→ **What you will do**:
Turn the text lines in every row below into one numbered list, skipping blank lines. Leave the pictures out of the answer.

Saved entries
· · · · ·

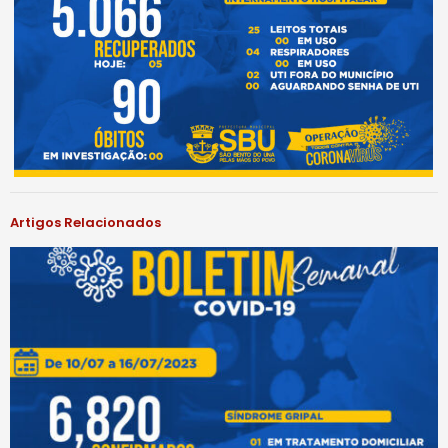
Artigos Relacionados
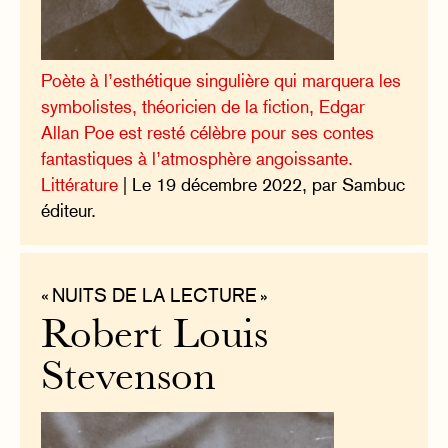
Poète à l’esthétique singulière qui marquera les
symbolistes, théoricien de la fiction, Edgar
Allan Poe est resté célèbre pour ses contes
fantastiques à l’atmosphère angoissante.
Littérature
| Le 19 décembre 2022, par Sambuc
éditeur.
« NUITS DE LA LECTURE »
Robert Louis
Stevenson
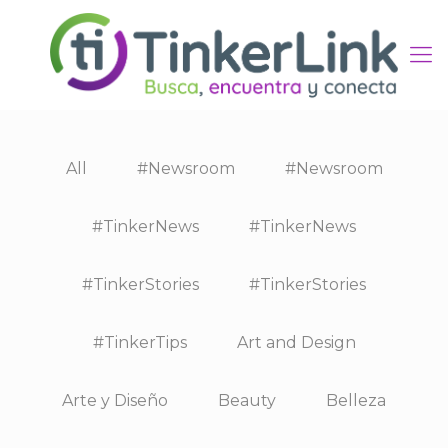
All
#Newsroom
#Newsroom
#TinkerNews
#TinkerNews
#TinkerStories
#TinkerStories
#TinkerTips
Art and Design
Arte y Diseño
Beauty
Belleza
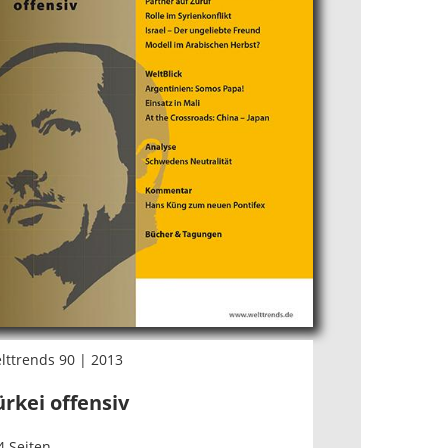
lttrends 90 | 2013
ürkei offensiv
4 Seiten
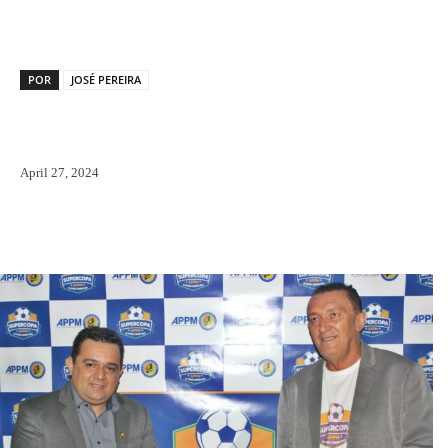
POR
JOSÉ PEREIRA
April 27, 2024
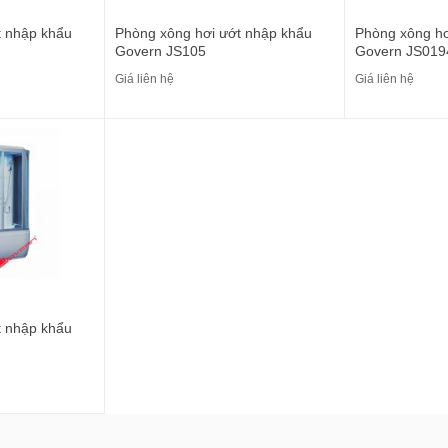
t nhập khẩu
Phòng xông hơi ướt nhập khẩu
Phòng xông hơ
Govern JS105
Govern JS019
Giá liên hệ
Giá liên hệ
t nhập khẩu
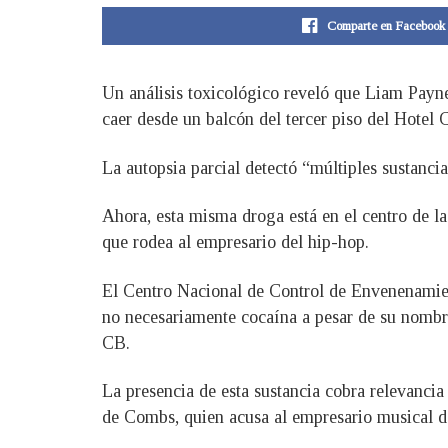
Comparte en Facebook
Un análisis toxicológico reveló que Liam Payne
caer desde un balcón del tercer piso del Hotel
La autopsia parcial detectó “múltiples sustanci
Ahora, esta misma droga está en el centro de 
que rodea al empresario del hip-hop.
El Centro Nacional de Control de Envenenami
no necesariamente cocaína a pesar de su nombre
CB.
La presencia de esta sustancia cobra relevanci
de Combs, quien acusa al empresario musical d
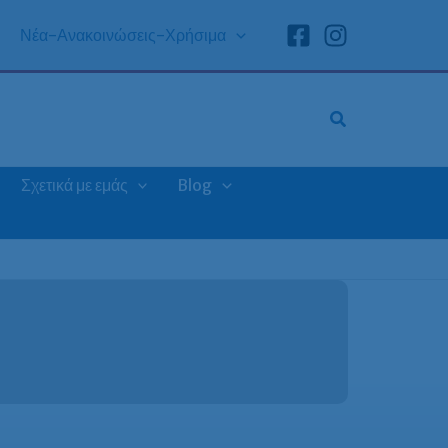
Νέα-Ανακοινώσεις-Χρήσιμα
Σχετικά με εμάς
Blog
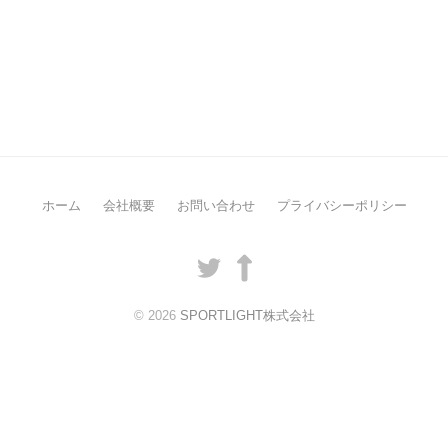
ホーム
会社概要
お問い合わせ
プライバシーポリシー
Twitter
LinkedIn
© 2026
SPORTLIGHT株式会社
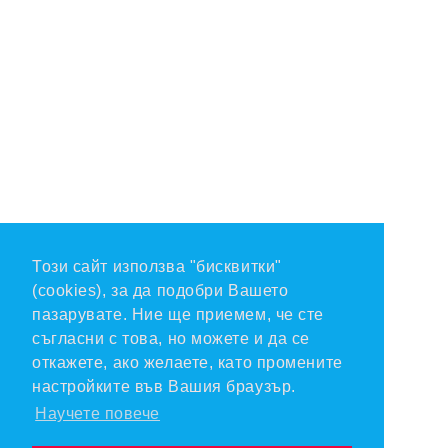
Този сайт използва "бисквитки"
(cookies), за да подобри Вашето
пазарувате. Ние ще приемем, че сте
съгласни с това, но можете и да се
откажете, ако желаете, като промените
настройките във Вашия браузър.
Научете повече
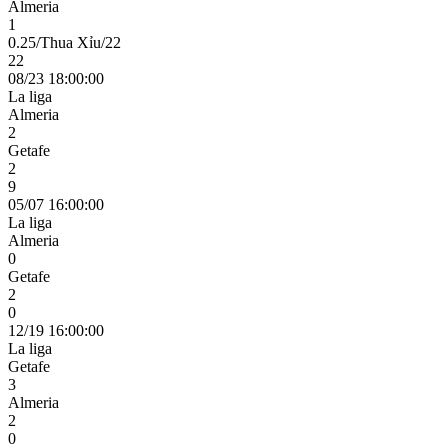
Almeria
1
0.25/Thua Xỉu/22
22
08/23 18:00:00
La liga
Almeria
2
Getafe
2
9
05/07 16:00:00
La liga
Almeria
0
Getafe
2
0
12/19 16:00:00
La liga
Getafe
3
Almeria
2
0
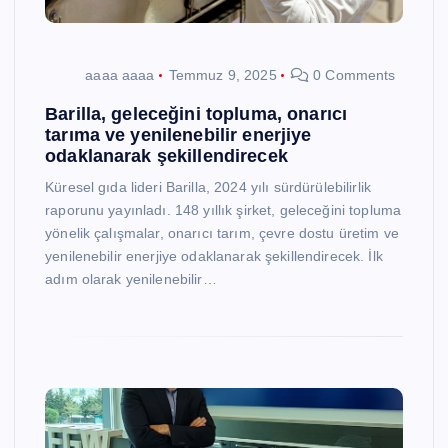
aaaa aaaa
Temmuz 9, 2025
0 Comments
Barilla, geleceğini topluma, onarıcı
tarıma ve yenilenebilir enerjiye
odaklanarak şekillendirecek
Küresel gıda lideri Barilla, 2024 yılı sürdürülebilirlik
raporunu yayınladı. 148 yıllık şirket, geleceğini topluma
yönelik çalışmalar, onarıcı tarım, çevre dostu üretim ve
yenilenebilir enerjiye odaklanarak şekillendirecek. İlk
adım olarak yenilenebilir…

· · · · ·

→ **Reply**:
1. Artigos Relacionados
2. Poète à l’esthétique singulière qui marquera les
3. symbolistes, théoricien de la fiction, Edgar
4. Allan Poe est resté célèbre pour ses contes
5. fantastiques à l’atmosphère angoissante.
6. Littérature
7. | Le 19 décembre 2022, par Sambuc
8. éditeur.
9. « NUITS DE LA LECTURE »
10. Robert Louis
11. Stevenson
12. All
13. #Newsroom
14. #Newsroom
15. #TinkerNews
16. #TinkerNews
17. #TinkerStories
18. #TinkerStories
19. #TinkerTips
20. Art and Design
21. Arte y Diseño
22. Beauty
23. Belleza
24. lttrends 90 | 2013
25. ürkei offensiv
26. 4 Seiten
27. POR
28. JOSÉ PEREIRA
29. April 27, 2024
30. t nhập khẩu
31. Phòng xông hơi ướt nhập khẩu
32. Phòng xông hơ
33. Govern JS105
34. Govern JS019
35. Giá liên hệ
36. Giá liên hệ
37. t nhập khẩu
38. Comparte en Facebook
39. Un análisis toxicológico reveló que Liam Payne
40. caer desde un balcón del tercer piso del Hotel
41. La autopsia parcial detectó “múltiples sustanci
42. Ahora, esta misma droga está en el centro de 
43. que rodea al empresario del hip-hop.
44. El Centro Nacional de Control de Envenenami
45. no necesariamente cocaína a pesar de su nombre
46. CB.
47. La presencia de esta sustancia cobra relevanci
48. de Combs, quien acusa al empresario musical d
49. Νέα-Ανακοινώσεις-Χρήσιμα
50. Σχετικά με εμάς
51. Blog
52. ホーム
53. 会社概要
54. お問い合わせ
55. プライバシーポリシー
56. Twitter
57. LinkedIn
58. © 2026
59. SPORTLIGHT株式会社
60. Този сайт използва "бисквитки"
61. (cookies), за да подобри Вашето
62. пазарувате. Ние ще приемем, че сте
63. съгласни с това, но можете и да се
64. откажете, ако желаете, като промените
65. настройките във Вашия браузър.
66. Научете повече
67. Almeria
68. 1
69. 0.25/Thua Xỉu/22
70. 22
71. 08/23 18:00:00
72. La liga
73. Almeria
74. 2
75. Getafe
76. 2
77. 9
78. 05/07 16:00:00
79. La liga
80. Almeria
81. 0
82. Getafe
83. 2
84. 0
85. 12/19 16:00:00
86. La liga
87. Getafe
88. 3
89. Almeria
90. 2
91. 0
92. aaaa aaaa
93. Temmuz 9, 2025
94. 0 Comments
95. Barilla, geleceğini topluma, onarıcı
96. tarıma ve yenilenebilir enerjiye
97. odaklanarak şekillendirecek
98. Küresel gıda lideri Barilla, 2024 yılı sürdürülebilirlik
99. raporunu yayınladı. 148 yıllık şirket, geleceğini topluma
100. yönelik çalışmalar, onarıcı tarım, çevre dostu üretim ve
101. yenilenebilir enerjiye odaklanarak şekillendirecek. İlk
102. adım olarak yenilenebilir…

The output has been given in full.